Friday, July 23, 2010

Part 8 of “Miracle Boy”

The video clip is going strong, with 65 viewers over the past three days. And only about half of them are me!

Joking. I think. Not sure how YouTube counts these things.

If you haven't seen it, you don't know what you're missing. (How's that for an obvious statement?!) So click here already and take a look...

http://www.youtube.com/watch?v=i0eyffGTHLU

Here is the next little installment of my project, and it's a fun one. Then, on Monday, comes my newest NPR Commentary. I'll post a transcript here just as soon as it's legal to do so.

Gardez la foi!

MIRACLE BOY GROWS UP, part 8


I can't stand or raise my arms up high, but at this point I can use my hands pretty well. I can't cut my food but I do feed myself. I brush my teeth by mostly holding the toothbrush still and moving my mouth side to side. I have very weak muscles, that's all. I have full sensation. My arms and legs are skeletally thin, I have scoliosis which makes my left shoulder lower than my right, and my belly bulges because I have no abdominal muscles to hold it in. Alec sometimes calls me the Pillsbury Doughboy, poking me in my fattest ripples. It doesn't hurt much and I laugh. I have complete control over my bathroom functions. I'll be able to father children, I'm told. There's nothing wrong with my head, as Mom and Dad frequently point out. Dad went to Harvard, and brain ability is important to him. But when I get sick, it's very hard for me to cough effectively, and since asthma runs in the family there's always a lot of concern about my breathing. Normally it's fine.


I vaguely remember when Mom and I went to Johns Hopkins Hospital for my muscle biopsy, which confirmed the original diagnosis of amyotonia. I was three, and we took the train from New York. Mostly I remember being returned to Mom's arms after the surgery. I remember shivering and crying. I remember Mom's blue dress—a welcome contrast to the sickly yellows and pale greens all around—and being enwrapped in its folds. I remember confusion and fear. I remember returning home to Dad and Alec with souvenirs—a bright-colored pinwheel and my hospital ID bracelet.
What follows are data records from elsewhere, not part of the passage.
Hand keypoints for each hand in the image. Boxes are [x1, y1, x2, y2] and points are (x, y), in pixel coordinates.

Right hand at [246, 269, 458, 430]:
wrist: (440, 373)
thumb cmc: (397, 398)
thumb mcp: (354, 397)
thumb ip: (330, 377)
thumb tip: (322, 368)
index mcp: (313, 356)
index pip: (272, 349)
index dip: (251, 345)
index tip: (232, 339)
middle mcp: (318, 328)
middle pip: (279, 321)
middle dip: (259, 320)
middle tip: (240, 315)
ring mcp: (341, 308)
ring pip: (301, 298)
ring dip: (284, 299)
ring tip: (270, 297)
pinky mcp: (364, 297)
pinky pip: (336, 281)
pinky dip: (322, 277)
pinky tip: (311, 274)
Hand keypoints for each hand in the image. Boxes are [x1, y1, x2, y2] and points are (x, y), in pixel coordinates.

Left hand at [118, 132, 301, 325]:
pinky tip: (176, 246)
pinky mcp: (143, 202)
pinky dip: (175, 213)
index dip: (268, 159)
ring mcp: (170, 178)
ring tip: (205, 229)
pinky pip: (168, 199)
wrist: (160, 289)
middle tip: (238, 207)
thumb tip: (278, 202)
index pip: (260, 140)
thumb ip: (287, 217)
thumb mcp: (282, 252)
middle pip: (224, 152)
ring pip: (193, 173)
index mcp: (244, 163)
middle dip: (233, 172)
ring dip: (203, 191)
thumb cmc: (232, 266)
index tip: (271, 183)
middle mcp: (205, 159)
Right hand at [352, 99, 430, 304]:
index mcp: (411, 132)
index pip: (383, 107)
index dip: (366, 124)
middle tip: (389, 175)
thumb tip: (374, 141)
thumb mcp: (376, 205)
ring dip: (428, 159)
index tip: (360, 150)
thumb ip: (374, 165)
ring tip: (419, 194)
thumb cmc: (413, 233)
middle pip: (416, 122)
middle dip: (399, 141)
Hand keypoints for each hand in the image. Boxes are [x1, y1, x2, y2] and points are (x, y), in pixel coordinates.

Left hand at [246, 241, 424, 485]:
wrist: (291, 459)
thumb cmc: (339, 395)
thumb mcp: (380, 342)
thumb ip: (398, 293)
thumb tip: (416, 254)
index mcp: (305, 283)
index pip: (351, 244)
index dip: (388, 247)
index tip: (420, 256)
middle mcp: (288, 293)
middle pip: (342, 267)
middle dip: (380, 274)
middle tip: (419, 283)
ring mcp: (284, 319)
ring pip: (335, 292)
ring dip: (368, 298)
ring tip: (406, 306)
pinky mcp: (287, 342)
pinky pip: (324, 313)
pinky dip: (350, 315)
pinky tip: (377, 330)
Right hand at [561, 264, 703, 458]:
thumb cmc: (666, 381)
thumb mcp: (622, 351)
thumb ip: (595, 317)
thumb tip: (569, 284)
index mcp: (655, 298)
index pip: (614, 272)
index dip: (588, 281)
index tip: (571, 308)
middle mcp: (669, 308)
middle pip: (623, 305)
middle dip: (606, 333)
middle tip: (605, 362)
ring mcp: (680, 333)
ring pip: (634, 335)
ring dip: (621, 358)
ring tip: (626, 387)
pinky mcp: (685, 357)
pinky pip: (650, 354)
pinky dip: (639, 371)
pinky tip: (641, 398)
Alec promptly grabbed the pinwheel from my small hand. Mom and Dad scolded him, and he dropped it onto the floor and marched around the apartment in his pajamas singing silly songs in a loud warble. Besides the pinwheel, what he stole from me was the attention. I was powerless to stop him or to retaliate.
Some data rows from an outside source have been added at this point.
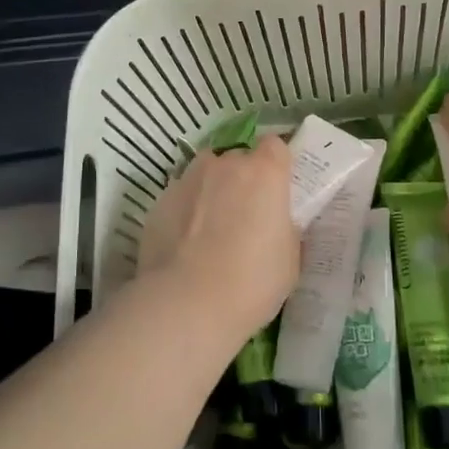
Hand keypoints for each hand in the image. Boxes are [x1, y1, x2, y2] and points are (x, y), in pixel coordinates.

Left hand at [135, 136, 300, 352]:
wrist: (188, 303)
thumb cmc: (252, 281)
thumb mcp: (289, 259)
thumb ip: (284, 229)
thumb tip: (276, 224)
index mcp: (264, 173)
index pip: (275, 146)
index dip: (276, 165)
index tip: (276, 189)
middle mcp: (225, 165)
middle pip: (237, 159)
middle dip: (242, 180)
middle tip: (244, 215)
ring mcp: (188, 179)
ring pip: (205, 173)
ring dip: (211, 189)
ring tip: (211, 226)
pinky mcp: (159, 201)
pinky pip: (180, 197)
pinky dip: (185, 211)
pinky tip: (185, 244)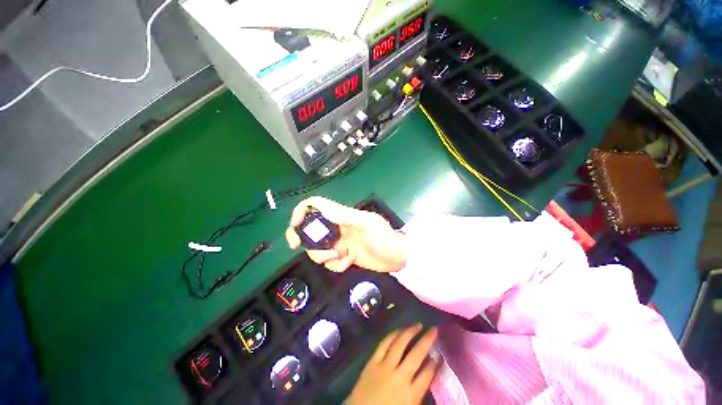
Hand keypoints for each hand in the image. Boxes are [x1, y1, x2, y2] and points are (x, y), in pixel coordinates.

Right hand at [286, 196, 406, 272]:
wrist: (397, 257)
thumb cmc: (383, 238)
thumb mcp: (366, 224)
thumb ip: (344, 216)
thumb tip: (321, 208)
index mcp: (341, 216)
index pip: (316, 205)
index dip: (301, 211)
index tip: (295, 226)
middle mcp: (337, 227)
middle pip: (311, 230)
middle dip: (306, 241)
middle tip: (303, 249)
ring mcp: (340, 242)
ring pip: (318, 248)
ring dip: (324, 256)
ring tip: (341, 257)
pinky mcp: (344, 255)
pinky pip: (330, 261)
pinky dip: (336, 265)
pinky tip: (349, 262)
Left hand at [346, 324, 439, 404]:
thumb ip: (418, 394)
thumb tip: (427, 375)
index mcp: (410, 395)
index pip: (427, 375)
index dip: (435, 364)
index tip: (439, 354)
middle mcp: (399, 377)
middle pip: (416, 355)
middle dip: (427, 341)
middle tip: (434, 329)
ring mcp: (384, 367)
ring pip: (399, 344)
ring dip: (410, 332)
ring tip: (418, 325)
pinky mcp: (372, 362)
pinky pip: (383, 344)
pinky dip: (392, 335)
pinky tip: (398, 330)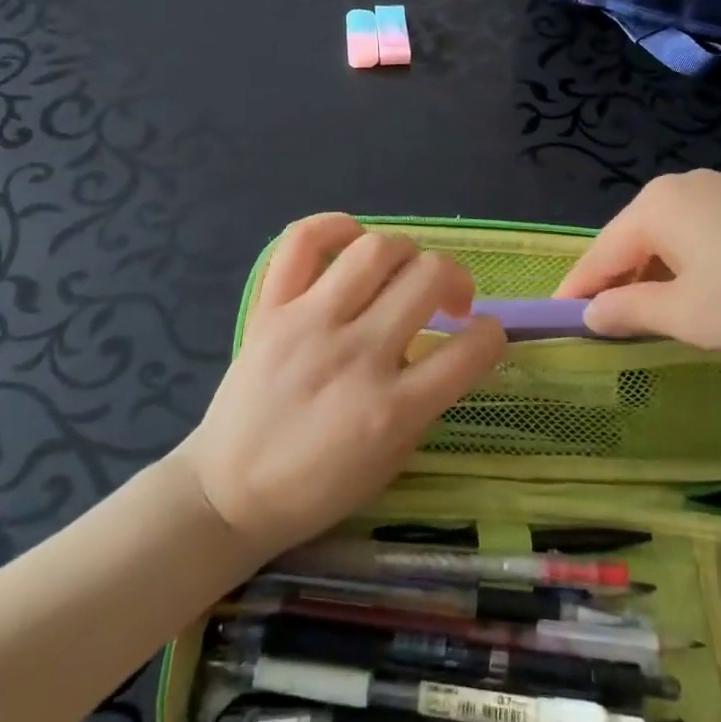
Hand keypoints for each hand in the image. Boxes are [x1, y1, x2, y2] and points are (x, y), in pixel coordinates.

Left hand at [180, 215, 505, 560]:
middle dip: (456, 279)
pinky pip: (301, 240)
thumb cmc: (317, 487)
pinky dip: (334, 227)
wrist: (228, 494)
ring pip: (375, 249)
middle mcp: (355, 355)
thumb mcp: (392, 460)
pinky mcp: (269, 309)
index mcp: (392, 408)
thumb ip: (427, 401)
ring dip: (407, 253)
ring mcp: (308, 324)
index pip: (472, 349)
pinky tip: (351, 241)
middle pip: (429, 277)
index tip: (483, 334)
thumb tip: (452, 349)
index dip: (493, 334)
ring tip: (402, 273)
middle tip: (448, 301)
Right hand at [554, 170, 720, 365]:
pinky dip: (690, 262)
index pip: (601, 250)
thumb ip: (628, 310)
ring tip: (651, 312)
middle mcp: (686, 184)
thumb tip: (592, 312)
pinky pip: (706, 232)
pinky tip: (703, 290)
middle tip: (604, 322)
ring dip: (655, 272)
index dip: (578, 288)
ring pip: (672, 234)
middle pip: (635, 237)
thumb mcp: (687, 316)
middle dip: (618, 279)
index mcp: (658, 204)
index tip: (557, 317)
Alec is high energy and prone to what Mom calls temper tantrums. Mom says it's because I get so much attention from her and Dad. In turn, I get Alec's attention by doing funny voices and resorting to creative name-calling. I make him laugh.


"Why are you such a freak?" I say with stealthy calm.


"Am I fr-r-r-r-eaky? Freaky! Freaky! Freaky!"


"See?"


"At least I'm not a Stu-ball, like you."


"I'm not stupid!"


But my heart isn't in it. Maybe I am stupid.


"I didn't say 'stupid,' Retard. But I'll bet you don't know how much sixteen times sixteen is?"


He seems so impossibly strange. So different from me. So aggressive. And probably smarter. Alec is eight and goes to a good school where he learns French and reads big books. I'm still five and can't read. I would be going to Alec's school, L'École Française, on the Upper East Side, but this elite institution refuses to take a kid in a wheelchair. Architectural obstacles abound, and who can predict what effect my presence may have on the other kids? It's 1968, and it's still legal to discriminate against the handicapped.